▶ **EXERCISE DATA**:
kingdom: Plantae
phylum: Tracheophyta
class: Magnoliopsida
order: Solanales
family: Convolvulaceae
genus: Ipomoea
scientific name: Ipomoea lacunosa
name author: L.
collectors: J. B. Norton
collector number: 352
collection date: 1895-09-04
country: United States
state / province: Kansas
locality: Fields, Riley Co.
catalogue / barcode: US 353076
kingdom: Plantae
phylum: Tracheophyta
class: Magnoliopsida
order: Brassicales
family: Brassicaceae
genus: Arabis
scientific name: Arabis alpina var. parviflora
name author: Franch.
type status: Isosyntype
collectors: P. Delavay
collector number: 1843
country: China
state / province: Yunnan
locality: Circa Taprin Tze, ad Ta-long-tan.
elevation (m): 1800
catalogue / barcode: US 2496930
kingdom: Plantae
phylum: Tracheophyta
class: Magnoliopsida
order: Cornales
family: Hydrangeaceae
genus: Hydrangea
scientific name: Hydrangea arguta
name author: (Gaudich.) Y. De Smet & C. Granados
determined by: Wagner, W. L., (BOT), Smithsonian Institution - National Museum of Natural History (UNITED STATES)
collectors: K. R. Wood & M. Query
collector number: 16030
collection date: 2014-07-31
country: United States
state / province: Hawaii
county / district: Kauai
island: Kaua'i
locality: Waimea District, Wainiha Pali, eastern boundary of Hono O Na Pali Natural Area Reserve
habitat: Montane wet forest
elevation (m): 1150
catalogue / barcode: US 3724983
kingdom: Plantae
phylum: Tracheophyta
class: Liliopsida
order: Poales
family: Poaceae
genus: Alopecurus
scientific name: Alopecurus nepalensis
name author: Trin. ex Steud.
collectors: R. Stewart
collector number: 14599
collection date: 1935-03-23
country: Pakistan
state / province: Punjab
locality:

▶ **EXERCISE BRIEF**: Lay out every line of the records above as a JSON list of strings, one string per line, with blank lines left out.

▶ **FINAL ANSWER**:
[
  "kingdom: Plantae",
  "phylum: Tracheophyta",
  "class: Magnoliopsida",
  "order: Solanales",
  "family: Convolvulaceae",
  "genus: Ipomoea",
  "scientific name: Ipomoea lacunosa",
  "name author: L.",
  "collectors: J. B. Norton",
  "collector number: 352",
  "collection date: 1895-09-04",
  "country: United States",
  "state / province: Kansas",
  "locality: Fields, Riley Co.",
  "catalogue / barcode: US 353076",
  "kingdom: Plantae",
  "phylum: Tracheophyta",
  "class: Magnoliopsida",
  "order: Brassicales",
  "family: Brassicaceae",
  "genus: Arabis",
  "scientific name: Arabis alpina var. parviflora",
  "name author: Franch.",
  "type status: Isosyntype",
  "collectors: P. Delavay",
  "collector number: 1843",
  "country: China",
  "state / province: Yunnan",
  "locality: Circa Taprin Tze, ad Ta-long-tan.",
  "elevation (m): 1800",
  "catalogue / barcode: US 2496930",
  "kingdom: Plantae",
  "phylum: Tracheophyta",
  "class: Magnoliopsida",
  "order: Cornales",
  "family: Hydrangeaceae",
  "genus: Hydrangea",
  "scientific name: Hydrangea arguta",
  "name author: (Gaudich.) Y. De Smet & C. Granados",
  "determined by: Wagner, W. L., (BOT), Smithsonian Institution - National Museum of Natural History (UNITED STATES)",
  "collectors: K. R. Wood & M. Query",
  "collector number: 16030",
  "collection date: 2014-07-31",
  "country: United States",
  "state / province: Hawaii",
  "county / district: Kauai",
  "island: Kaua'i",
  "locality: Waimea District, Wainiha Pali, eastern boundary of Hono O Na Pali Natural Area Reserve",
  "habitat: Montane wet forest",
  "elevation (m): 1150",
  "catalogue / barcode: US 3724983",
  "kingdom: Plantae",
  "phylum: Tracheophyta",
  "class: Liliopsida",
  "order: Poales",
  "family: Poaceae",
  "genus: Alopecurus",
  "scientific name: Alopecurus nepalensis",
  "name author: Trin. ex Steud.",
  "collectors: R. Stewart",
  "collector number: 14599",
  "collection date: 1935-03-23",
  "country: Pakistan",
  "state / province: Punjab",
  "locality:"
]